La justice française lui reproche des crimes commis en 2002 et 2003 en Ituri et dans le Haut-Uélé par son mouvement rebelle du RCD-N (Rassemblement des Congolais démocrates-National), soutenu par l'Ouganda voisin et qui comptait parmi la dizaine de groupes alors en guerre dans le nord-est de la RDC.
Ces exactions ont été perpétrées lors d'une offensive contre un groupe progouvernemental, baptisée "Effacer le tableau" et menée conjointement avec son allié du Mouvement de libération du Congo (MLC) de l'actuel ministre congolais Jean-Pierre Bemba.
- Ciblage ethnique -
Outre la lutte pour prendre le pouvoir à Kinshasa, cette opération visait à "mettre la main sur les ressources naturelles" de la région, selon le rapport "Mapping" de l'ONU publié en 2010.
Elle a donné lieu à de nombreux crimes: exécutions sommaires, travail forcé, tortures, mutilations, pillages, ainsi que des viols de femmes. Le président de la cour Marc Sommerer a demandé aux médias de ne pas nommer les victimes présumées qui peuvent "avoir peur de représailles". "On ne sait jamais", a-t-il ajouté.
Les viols ont notamment été "utilisés comme armes de guerre" par des combattants qui se désignaient comme "les effaceurs", selon les magistrats instructeurs français. Les femmes nande et pygmées bambuti, deux communautés soupçonnées de pencher du côté d'un groupe armé pro-Kinshasa, le RCD-ML, ont payé un lourd tribut.
Ephémère ministre durant la période de transition entre 2003 et 2005, député, candidat à la présidentielle en 2006 avant de reprendre le chemin de l'exil vers la France, Roger Lumbala, a confirmé mercredi sa position exprimée durant l'enquête: il n'était qu'un "homme politique n'ayant disposé d'aucun militaire sous ses ordres".

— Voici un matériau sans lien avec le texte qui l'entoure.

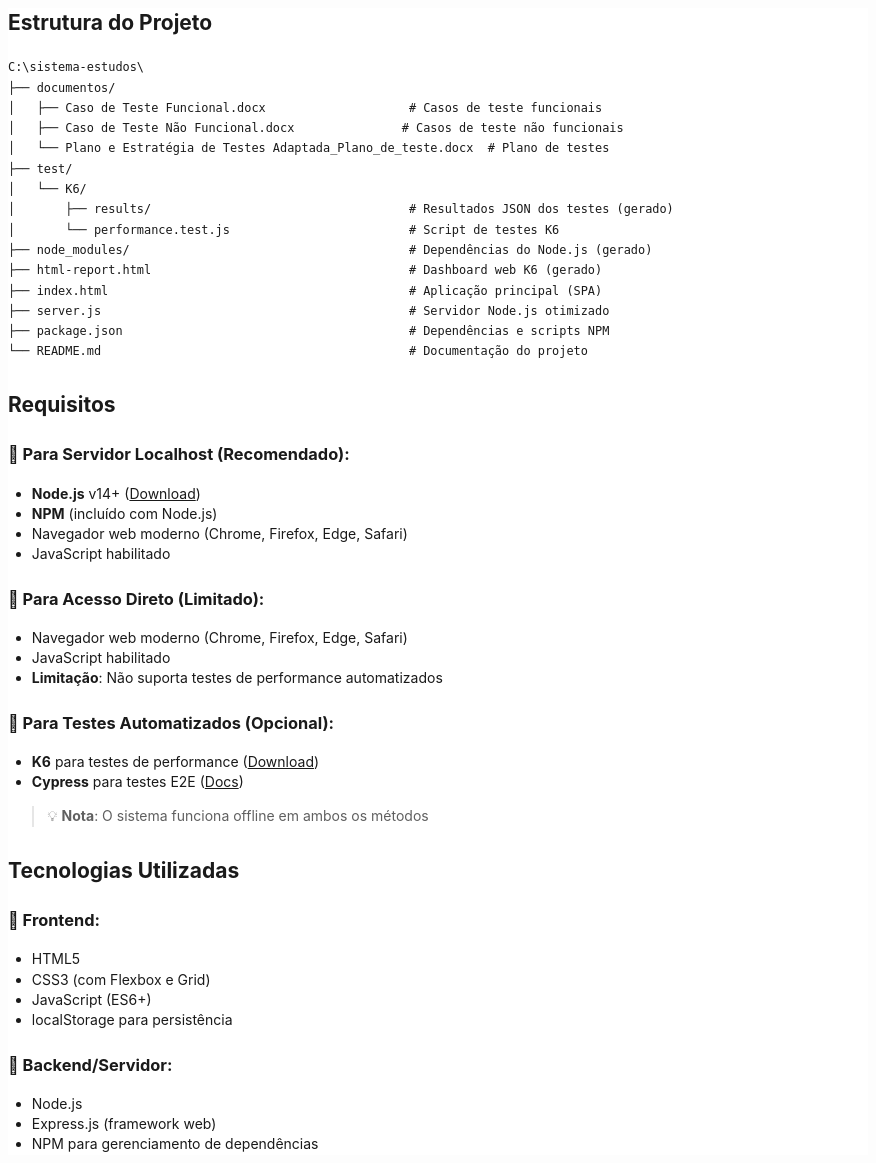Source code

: ## Estrutura do Projeto

```
C:\sistema-estudos\
├── documentos/
│   ├── Caso de Teste Funcional.docx                    # Casos de teste funcionais
│   ├── Caso de Teste Não Funcional.docx               # Casos de teste não funcionais  
│   └── Plano e Estratégia de Testes Adaptada_Plano_de_teste.docx  # Plano de testes
├── test/
│   └── K6/
│       ├── results/                                    # Resultados JSON dos testes (gerado)
│       └── performance.test.js                         # Script de testes K6
├── node_modules/                                       # Dependências do Node.js (gerado)
├── html-report.html                                    # Dashboard web K6 (gerado)
├── index.html                                          # Aplicação principal (SPA)
├── server.js                                           # Servidor Node.js otimizado
├── package.json                                        # Dependências e scripts NPM
└── README.md                                           # Documentação do projeto
```

## Requisitos

### **🚀 Para Servidor Localhost (Recomendado):**
- **Node.js** v14+ ([Download](https://nodejs.org/))
- **NPM** (incluído com Node.js)
- Navegador web moderno (Chrome, Firefox, Edge, Safari)
- JavaScript habilitado

### **📂 Para Acesso Direto (Limitado):**
- Navegador web moderno (Chrome, Firefox, Edge, Safari)
- JavaScript habilitado
- **Limitação**: Não suporta testes de performance automatizados

### **🧪 Para Testes Automatizados (Opcional):**
- **K6** para testes de performance ([Download](https://k6.io/))
- **Cypress** para testes E2E ([Docs](https://www.cypress.io/))

> 💡 **Nota**: O sistema funciona offline em ambos os métodos

## Tecnologias Utilizadas

### **📱 Frontend:**
- HTML5
- CSS3 (com Flexbox e Grid)
- JavaScript (ES6+)
- localStorage para persistência

### **🚀 Backend/Servidor:**
- Node.js
- Express.js (framework web)
- NPM para gerenciamento de dependências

Les enquêteurs français, qui n'ont pu se rendre sur place, le décrivent au contraire comme "un chef de guerre à la tête de forces armées" ayant laissé les combattants "sous son autorité et son contrôle commettre des crimes contre l'humanité", en leur fournissant aide ou assistance et en donnant des instructions.
- Compétence universelle -
La défense conteste l'application du principe de compétence universelle qui permet à la France de juger les auteurs de tels crimes, même commis dans un autre pays, sous certaines conditions.
Parmi celles-ci, l'auteur présumé doit avoir sa résidence habituelle en France: à l'inverse de Jean-Pierre Bemba, c'est le cas de Roger Lumbala. Il ne doit, par ailleurs, pas être poursuivi pour les mêmes faits devant une juridiction de son pays. Or la défense de Roger Lumbala compte faire état de mandats d'arrêt internationaux délivrés par les autorités de Kinshasa.
Ce "procès historique" est le premier au monde à se tenir "en vertu de la compétence universelle pour des atrocités de masse commises en République démocratique du Congo (RDC) par un ressortissant congolais", se sont félicitées dans un communiqué plusieurs ONG parties civiles.
Pour Samuel Ade Ndasi, représentant de l'une d'elles, Minority Rights Group, ce procès "envoie un signal fort dans le conflit violent qui sévit actuellement en RDC, à savoir que les abus feront l'objet d'enquêtes et que justice sera rendue".
Aujourd'hui, des combats entre forces armées congolaises et groupes armés, notamment le M23 soutenu par le Rwanda voisin, se poursuivent dans l'est de la RDC malgré des pourparlers et la récente signature d'un accord de paix entre Kinshasa et Kigali.
Depuis près de 30 ans, ces guerres ont fait directement ou indirectement (faim, maladies, infrastructures détruites, etc.), des millions de morts et de déplacés.